Se essa tendência parece clara lá fora, no entanto, no Brasil o cinema e a televisão ainda parecem confinados ao formato consagrado. Por aqui, é difícil ver filmes com mais de duas horas, enquanto as novelas ainda estão engessadas devido a pausas comerciais e às grades horárias das emissoras.
Exemplo notório que foge à regra é o recente "Mato Seco em Chamas". O filme ostenta duas horas e meia num mercado cheio de longas curtos por pressão de distribuidoras e exibidores. É assim que Cristina Amaral, montadora da obra, descreve o cenário brasileiro.
"Os filmes se enfraquecem narrativamente e artisticamente porque ficam sem espaço para criação", diz. Com Hollywood aderindo à verborragia, ela espera que isso mude. "Se um filme é bom e te envolve, você não vai sentir o tempo e a cadeira da sala. Precisamos trabalhar a nossa ansiedade, porque o cinema tem que provocar o pensamento, não ajudar a anestesiar."

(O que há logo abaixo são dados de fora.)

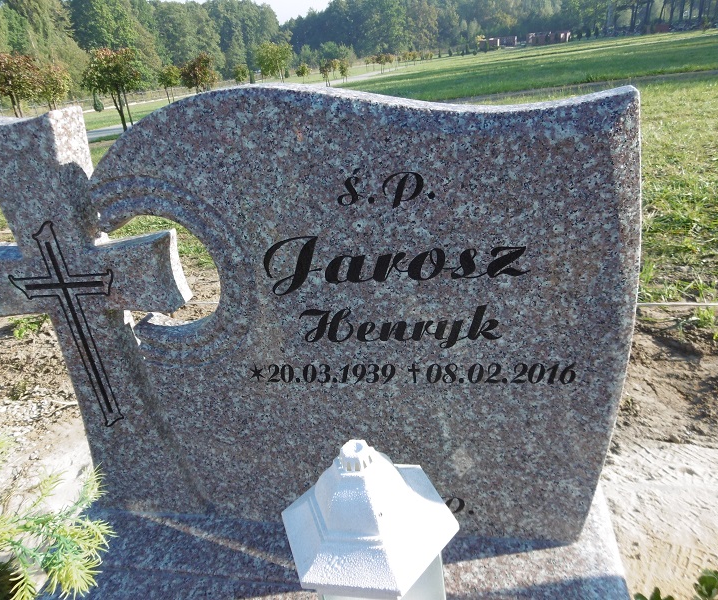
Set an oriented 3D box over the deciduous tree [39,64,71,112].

É com as histórias populares que Adhemar de Oliveira, dono Espaço Itaú de Cinema, conta para viabilizar as sessões mais longas. Ele percebe que os filmes estão de fato mais extensos, o que gera dor de cabeça na hora de preencher a agenda das salas que administra. Mas se o filme "te pega", como diz, há vantagens.
"Se tem público, você faz só três sessões no dia, mas lotadas. Se você consegue programar o filme para cinco sessões diárias, mas ele só preenche 20% da sala, aí é ruim, porque gasta mais energia elétrica, por exemplo, e não tem retorno. E fica sem a sensação da sala lotada, que é uma coisa gostosa da experiência cinematográfica", afirma, citando o sucesso de "Avatar: O Caminho da Água".

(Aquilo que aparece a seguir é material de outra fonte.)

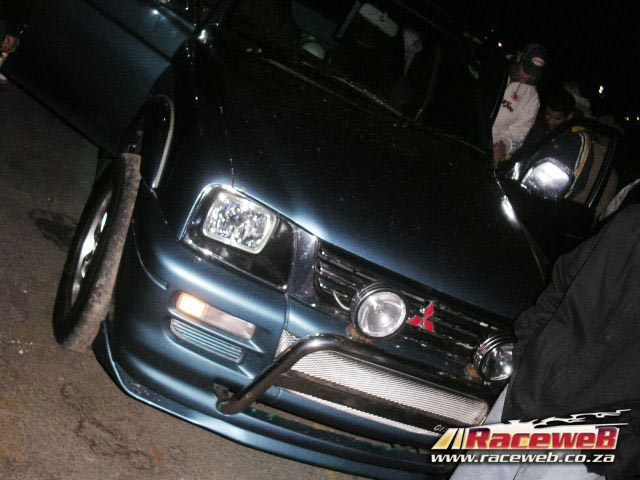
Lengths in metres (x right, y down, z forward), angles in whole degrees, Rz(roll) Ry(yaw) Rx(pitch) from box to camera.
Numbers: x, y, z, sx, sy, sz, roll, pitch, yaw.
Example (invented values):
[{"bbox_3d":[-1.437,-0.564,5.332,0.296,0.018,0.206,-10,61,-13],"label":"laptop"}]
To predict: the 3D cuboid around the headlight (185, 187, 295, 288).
[{"bbox_3d":[-0.219,-0.015,2.014,0.320,0.160,0.155,24,19,-15],"label":"headlight"}]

Com a tendência do momento, Oliveira acredita que as mudanças serão necessárias nos cinemas, dos horários de exibição, que precisam se alinhar com o funcionamento de restaurantes e do transporte público, à distância dos banheiros em relação às salas.
Nem as melhores histórias, afinal, conseguem impedir uma pausa para o xixi.